### Problem:
When you reach the line with "(399, 253) = (296, 247): none -> cup" in the listing below, transcribe it and each line after it up to and including the line with "camera: 30 degrees left, 15 degrees down", exactly and with nothing else.

========================================================================

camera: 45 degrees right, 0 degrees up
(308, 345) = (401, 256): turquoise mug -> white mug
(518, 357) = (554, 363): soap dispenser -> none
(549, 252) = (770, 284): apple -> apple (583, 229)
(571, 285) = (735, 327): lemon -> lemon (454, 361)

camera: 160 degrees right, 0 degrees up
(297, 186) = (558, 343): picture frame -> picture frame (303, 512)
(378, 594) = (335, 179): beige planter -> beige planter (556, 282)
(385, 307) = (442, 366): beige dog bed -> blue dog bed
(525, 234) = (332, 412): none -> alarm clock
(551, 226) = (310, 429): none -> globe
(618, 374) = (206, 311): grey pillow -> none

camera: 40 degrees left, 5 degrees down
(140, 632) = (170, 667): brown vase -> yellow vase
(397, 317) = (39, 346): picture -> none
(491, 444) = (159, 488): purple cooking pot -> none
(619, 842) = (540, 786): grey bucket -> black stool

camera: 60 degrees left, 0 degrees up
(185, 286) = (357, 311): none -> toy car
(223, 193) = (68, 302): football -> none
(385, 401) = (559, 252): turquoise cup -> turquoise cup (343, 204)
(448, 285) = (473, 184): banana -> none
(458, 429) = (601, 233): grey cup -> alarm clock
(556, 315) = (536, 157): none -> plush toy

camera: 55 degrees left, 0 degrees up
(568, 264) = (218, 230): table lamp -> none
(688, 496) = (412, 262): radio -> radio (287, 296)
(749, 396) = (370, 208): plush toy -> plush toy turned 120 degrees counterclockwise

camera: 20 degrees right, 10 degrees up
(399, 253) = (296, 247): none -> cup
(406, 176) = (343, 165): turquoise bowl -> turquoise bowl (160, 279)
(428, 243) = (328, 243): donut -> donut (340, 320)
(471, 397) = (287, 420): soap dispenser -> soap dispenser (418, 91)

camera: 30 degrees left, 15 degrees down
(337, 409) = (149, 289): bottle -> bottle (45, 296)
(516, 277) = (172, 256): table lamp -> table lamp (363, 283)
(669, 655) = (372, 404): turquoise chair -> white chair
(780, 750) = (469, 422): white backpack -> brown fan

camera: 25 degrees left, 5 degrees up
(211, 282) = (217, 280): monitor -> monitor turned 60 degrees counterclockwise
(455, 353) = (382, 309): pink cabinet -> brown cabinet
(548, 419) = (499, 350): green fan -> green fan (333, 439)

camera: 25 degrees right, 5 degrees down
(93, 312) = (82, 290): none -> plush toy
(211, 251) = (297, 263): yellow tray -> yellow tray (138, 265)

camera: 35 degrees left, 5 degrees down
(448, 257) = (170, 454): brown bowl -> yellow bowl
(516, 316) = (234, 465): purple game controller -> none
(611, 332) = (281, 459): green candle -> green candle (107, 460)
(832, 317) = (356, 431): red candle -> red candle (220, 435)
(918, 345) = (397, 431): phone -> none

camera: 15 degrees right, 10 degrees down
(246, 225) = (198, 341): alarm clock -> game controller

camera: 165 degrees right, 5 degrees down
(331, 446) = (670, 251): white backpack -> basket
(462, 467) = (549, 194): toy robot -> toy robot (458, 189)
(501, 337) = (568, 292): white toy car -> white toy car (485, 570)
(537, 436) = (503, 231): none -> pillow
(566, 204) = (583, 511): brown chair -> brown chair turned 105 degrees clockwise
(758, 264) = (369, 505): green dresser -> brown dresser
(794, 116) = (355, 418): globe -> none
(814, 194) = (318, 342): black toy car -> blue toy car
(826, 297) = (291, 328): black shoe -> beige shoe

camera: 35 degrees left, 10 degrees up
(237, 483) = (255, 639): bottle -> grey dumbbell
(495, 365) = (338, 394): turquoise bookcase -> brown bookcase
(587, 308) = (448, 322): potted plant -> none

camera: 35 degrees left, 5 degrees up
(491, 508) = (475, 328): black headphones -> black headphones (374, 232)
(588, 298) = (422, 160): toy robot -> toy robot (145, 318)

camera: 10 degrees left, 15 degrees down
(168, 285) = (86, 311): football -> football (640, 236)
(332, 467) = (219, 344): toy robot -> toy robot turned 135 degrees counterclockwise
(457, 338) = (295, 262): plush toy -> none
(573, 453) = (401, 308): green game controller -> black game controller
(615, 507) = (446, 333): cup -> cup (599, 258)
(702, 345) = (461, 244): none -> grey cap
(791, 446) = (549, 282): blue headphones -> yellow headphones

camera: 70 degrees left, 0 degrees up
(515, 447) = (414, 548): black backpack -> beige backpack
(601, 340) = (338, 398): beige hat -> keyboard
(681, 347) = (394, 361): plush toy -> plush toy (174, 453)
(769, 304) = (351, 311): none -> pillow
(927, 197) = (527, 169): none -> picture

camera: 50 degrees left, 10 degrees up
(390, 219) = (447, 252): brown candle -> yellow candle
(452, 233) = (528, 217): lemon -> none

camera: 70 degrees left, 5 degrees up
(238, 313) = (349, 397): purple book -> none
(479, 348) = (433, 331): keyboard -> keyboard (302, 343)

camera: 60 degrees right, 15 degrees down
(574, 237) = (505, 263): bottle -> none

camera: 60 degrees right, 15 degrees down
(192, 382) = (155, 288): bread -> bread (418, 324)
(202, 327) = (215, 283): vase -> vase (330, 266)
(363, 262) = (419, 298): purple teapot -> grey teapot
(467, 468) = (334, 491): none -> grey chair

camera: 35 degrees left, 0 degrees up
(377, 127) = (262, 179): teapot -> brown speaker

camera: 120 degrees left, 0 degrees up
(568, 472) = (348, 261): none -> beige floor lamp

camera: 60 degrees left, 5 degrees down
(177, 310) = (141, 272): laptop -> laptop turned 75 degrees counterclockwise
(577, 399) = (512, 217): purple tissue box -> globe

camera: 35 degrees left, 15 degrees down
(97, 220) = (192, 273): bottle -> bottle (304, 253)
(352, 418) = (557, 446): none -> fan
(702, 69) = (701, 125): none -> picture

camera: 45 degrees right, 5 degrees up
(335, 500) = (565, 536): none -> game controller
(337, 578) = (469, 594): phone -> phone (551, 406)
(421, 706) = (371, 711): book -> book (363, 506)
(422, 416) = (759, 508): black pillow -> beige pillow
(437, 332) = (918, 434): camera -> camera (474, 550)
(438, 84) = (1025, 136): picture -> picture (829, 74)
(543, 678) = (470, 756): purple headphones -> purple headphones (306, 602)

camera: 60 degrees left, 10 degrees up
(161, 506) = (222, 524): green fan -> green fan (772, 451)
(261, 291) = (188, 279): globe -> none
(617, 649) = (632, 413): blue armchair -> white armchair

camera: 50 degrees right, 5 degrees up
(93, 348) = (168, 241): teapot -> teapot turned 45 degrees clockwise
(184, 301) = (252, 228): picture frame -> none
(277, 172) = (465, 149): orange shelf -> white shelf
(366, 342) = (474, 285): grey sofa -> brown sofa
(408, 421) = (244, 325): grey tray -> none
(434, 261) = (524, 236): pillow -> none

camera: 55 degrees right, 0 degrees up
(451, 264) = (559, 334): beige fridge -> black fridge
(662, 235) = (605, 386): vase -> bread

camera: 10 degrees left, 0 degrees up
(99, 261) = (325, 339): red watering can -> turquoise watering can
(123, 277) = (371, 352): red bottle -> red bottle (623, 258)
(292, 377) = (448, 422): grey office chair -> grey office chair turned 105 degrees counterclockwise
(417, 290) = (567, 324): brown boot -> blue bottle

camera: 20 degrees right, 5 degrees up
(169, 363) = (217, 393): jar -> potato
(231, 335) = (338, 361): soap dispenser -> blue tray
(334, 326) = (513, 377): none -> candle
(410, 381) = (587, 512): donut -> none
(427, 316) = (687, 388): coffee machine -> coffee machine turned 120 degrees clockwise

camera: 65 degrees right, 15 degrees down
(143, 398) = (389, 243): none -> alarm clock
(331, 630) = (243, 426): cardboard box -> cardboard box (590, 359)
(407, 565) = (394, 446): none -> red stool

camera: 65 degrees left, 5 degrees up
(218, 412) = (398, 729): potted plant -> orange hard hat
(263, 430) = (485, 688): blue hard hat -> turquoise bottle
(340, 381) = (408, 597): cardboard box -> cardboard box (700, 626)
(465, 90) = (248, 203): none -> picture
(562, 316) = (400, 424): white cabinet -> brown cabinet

========================================================================

### Exercise answer:
(399, 253) = (296, 247): none -> cup
(406, 176) = (343, 165): turquoise bowl -> turquoise bowl (160, 279)
(428, 243) = (328, 243): donut -> donut (340, 320)
(471, 397) = (287, 420): soap dispenser -> soap dispenser (418, 91)

camera: 30 degrees left, 15 degrees down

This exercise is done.